GABA_B Receptor-Mediated Regulation of Glutamate-Activated Calcium Transients in Hypothalamic and Cortical Neuron Development

Department of Biological Science, Stanford University, Stanford, California 94305; and Department of Neurosurgery, Yale University School of Medicine, New Haven, Connecticut 06520

Obrietan, Karl and Anthony van den Pol. GABA_B Receptor-Mediated Regulation of Glutamate-Activated Calcium Transients in Hypothalamic and Cortical Neuron Development. J. Neurophysiol. 82: 94-102, 1999.In the mature nervous system excitatory neurotransmission mediated by glutamate is balanced by the inhibitory actions of GABA. However, during early development, GABA acting at the ligand-gated GABA_A Cl channel also exerts excitatory actions. This raises a question as to whether GABA can exert inhibitory activity during early development, possibly by a mechanism that involves activation of the G protein-coupled GABA_B receptor. To address this question we used Ca²⁺ digital imaging to assess the modulatory role of GABA_B receptor signaling in relation to the excitatory effects of glutamate during hypothalamic and cortical neuron development. Ca²⁺ transients mediated by synaptic glutamate release in neurons cultured from embryonic rat were dramatically depressed by the administration of the GABA_B receptor agonist baclofen in a dose-dependent manner. The inhibitory effects of GABA_B receptor activation persisted for the duration of baclofen administration (>10 min). Preincubation with the Gi protein inhibitor pertussis toxin resulted in a substantial decrease in the inhibitory actions of baclofen, confirming that a Gi-dependent mechanism mediated the effects of the GABA_B receptor. Co-administration of the GABA_B receptor antagonist 2-hydroxy-saclofen eliminated the inhibitory action of baclofen.

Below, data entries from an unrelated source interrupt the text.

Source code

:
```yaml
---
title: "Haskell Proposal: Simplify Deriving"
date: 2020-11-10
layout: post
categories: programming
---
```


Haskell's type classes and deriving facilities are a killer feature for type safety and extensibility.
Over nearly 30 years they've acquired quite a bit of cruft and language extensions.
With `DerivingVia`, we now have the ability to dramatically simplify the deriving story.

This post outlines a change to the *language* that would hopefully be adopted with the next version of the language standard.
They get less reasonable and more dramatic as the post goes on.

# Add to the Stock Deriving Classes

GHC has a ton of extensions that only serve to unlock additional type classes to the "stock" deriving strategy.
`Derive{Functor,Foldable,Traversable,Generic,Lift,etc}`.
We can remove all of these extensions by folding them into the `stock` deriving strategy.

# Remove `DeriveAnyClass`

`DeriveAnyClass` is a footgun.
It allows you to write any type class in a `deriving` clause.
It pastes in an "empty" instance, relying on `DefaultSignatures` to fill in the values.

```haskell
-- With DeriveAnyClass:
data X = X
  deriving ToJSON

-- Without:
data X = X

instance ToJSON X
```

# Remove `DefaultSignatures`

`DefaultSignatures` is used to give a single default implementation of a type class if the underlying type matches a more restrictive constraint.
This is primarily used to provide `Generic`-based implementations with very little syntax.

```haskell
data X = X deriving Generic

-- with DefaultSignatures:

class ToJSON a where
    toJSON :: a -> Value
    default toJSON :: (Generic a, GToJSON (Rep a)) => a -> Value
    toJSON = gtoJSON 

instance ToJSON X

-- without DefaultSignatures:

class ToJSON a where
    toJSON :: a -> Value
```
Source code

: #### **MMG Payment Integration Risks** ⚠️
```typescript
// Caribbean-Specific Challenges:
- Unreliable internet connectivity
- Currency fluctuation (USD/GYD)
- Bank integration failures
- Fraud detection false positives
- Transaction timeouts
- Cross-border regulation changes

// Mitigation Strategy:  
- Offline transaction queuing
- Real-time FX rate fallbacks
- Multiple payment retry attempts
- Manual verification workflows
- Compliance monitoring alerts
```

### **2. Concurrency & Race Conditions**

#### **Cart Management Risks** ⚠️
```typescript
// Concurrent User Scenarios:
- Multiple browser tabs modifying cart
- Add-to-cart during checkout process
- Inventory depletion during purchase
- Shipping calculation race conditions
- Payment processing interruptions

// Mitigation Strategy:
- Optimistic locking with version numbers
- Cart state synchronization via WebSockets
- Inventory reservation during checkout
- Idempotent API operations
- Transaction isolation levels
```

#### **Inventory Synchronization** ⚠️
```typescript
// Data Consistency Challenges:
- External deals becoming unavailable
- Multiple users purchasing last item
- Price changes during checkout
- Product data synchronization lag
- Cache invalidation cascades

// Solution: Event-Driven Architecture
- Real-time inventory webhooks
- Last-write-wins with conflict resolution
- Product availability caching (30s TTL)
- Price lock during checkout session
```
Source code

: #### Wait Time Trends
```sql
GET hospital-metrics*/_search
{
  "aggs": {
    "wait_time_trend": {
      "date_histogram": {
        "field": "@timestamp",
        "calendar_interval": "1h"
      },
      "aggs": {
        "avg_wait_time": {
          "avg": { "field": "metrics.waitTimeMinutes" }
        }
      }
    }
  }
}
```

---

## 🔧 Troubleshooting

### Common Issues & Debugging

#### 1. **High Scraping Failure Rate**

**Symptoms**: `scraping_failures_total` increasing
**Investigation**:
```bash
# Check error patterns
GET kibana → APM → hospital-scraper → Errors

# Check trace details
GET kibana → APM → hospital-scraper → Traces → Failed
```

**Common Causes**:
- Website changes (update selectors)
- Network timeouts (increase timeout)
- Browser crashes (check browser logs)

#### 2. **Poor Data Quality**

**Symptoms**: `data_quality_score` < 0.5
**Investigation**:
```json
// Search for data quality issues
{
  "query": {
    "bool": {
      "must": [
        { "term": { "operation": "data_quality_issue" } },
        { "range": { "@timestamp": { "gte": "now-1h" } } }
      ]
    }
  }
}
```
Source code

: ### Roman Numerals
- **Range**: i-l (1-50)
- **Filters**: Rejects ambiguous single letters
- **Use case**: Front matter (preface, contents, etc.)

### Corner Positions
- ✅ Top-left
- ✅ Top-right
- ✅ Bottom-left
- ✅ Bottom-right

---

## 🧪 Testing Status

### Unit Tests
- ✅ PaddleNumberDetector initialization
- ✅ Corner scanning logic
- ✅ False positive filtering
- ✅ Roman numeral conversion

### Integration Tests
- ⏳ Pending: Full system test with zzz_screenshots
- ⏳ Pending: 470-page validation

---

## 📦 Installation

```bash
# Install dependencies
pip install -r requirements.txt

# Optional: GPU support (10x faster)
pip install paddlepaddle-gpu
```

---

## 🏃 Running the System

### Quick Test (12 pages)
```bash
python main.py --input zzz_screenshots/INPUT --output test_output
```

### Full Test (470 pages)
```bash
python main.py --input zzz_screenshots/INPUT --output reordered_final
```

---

Alone, GABA_B antagonist application elicited a marked potentiation of Ca²⁺ transients mediated by glutamatergic neurotransmission, suggesting that tonic synaptic GABA release exerts an inhibitory tone on glutamate receptor-mediated Ca²⁺ transients via GABA_B receptor activation. In the presence of TTX to block action potential-mediated neurotransmitter release, stimulation with exogenously applied glutamate triggered a robust postsynaptic Ca²⁺ rise that was dramatically depressed (>70% in cortical neurons, >40% in hypothalamic neurons) by baclofen. Together these data suggest both a pre- and postsynaptic component for the modulatory actions of the GABA_B receptor. These results indicate a potentially important role for the GABA_B receptor as a modulator of the excitatory actions of glutamate in developing neurons.